Thursday, February 23, 2006

Single-payer health systems: poaching off America

One of my favourite current authors, the very insightful and well-researched Malcom Gladwell, author of The Tipping Point, in debate about the relative merits of the American and Canadian healthcare systems:

If you look at the level of medical innovation in the world in the last 25 years, virtually everything comes from America. Absent America, medicine in the world is in the dark; it is retarded; it is at a level that all of us would find unacceptable. What is happening right now is that all these cheap single-payer systems are essentially poaching. They are cherry-picking off the American system. The American system is pumping money into research, has got this free market system which is incredibly dynamic and incredibly innovative. Everyone else just sits back and cherry picks all of the things we come up with. What happens if there's no America tomorrow? What happens if we junk our system? Where does medical progress come from?


Which is something I've often thought myself.
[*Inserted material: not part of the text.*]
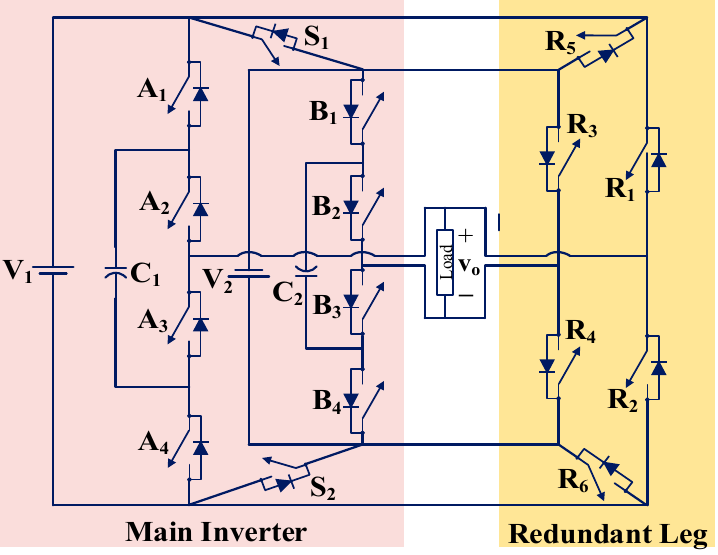
Figure 8. Single-phase nine-level FT MLI (TP7) [35]. The phase-disposition SPWM (PD-SPWM) scheme is employed for generating switch- ing pulses in the topology. The topology uses the LA FT solution for fault tolerance. The topology does not include any bidirectional switches. The topology can generate voltage levels under single and multiple OC faults while preserving output power both in healthy and post-fault operations. The merits of this topology include the efficiency achieved in post-fault conditions being higher as compared with the healthy operation, the ability to tolerate single- and multiple-switch OC and SC faults, and the self-balancing of the flying capacitor voltage both in healthy and post-fault operation. No utilization of redundant legs’ switches under healthy conditions is the limitation of the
The day the Democrats get their NHS in the US of A, G-d forbid, will be a dark day for medicine.

Monday, February 13, 2006

A glimpse of the future

Following the introduction of the new "timewarp" protocol (the hypertext timewarp protocol, or httwp) I have discovered some pretty interesting websites from the near and far future. Since your browser may not be able to handle httwp yet, I've arranged a little mirror of the Republic World News site: it gives "Breaking News for the Islamic States of America".

Friday, February 10, 2006

Inevitable, I suppose

The funny T-shirt industry has caught up with the Muhammed cartoon craze. Soon we'll be seeing people everywhere standing up to the gunmen and defying the crazies.

Go on. You know you want one.

Wednesday, February 08, 2006

The discreet charm of the Polish policeman

I quite enjoyed this tale of an encounter with thugs in Warsaw, and the aftermath:

If you are ever, ever in Warsaw, I highly recommend you flag down a passing cop car and tell them you've been assaulted. You will meet with a kind of unconditional acceptance and emotional support that I didn't know could be found outside one's immediate family. The police will also go apeshit and run around with guns and screaming sirens in a way that very few families do, and for the police it's perfectly legal.

Cartoon protestors guilty of idolatry?

Some pretty incisive thinking going on here:

So the objection to the cartoons cannot really be founded in the Islamic image-ban. They are clearly neither idolatry nor invitations to it. On the contrary, the insistence that a mocking representation amounts to a gross insult to the prophet is much more like idolatry in that sense: a demand that the man be revered as incapable of representation as God is.


But then truly religious people wouldn't go around burning down buildings and threatening to kill people, now would they?

Thursday, February 02, 2006

Drink milk, defeat fascist morons

Via Harry's Place, a list of Danish products that you can buy to support the brave stand of the Danish nation in the face of Muslim intimidation.

Interestingly, all milk is Danish! I had naively assumed that all the cows one can see on the train to Devon were producing milk for English consumption, but it seems I was wrong! After all, no lesser authority than the Muslim Public Affairs Committee of the UK has pronounced it so; who are we infidels to disagree?

Wednesday, February 01, 2006

Mark Steyn on Hamas

Mark Steyn in usual top form on the recent victory of Hamas in the competition for all the Palestinian aid:

The media have long been reluctant to damn the excitable lads as terrorists. In 2002 the New York Times published a photograph of Palestinian suicide bombers all dressed up and ready to blow, and captioned it "Hamas activists." Take my advice and try not to be standing too near the Hamas activist when he activates himself.


...I'd like to believe this was a vote for getting rid of corruption rather than getting rid of Jews. But that's hard to square with some of the newly elected legislators. For example, Mariam Farahat, a mother of three, was elected in Gaza. She used to be a mother of six but three of her sons self-detonated on suicide missions against Israel. She's a household name to Palestinians, known as Um Nidal -- Mother of the Struggle -- and, at the rate she's getting through her kids, the Struggle's all she'll be Mother of.


Certainly sounds like a mother, anyway.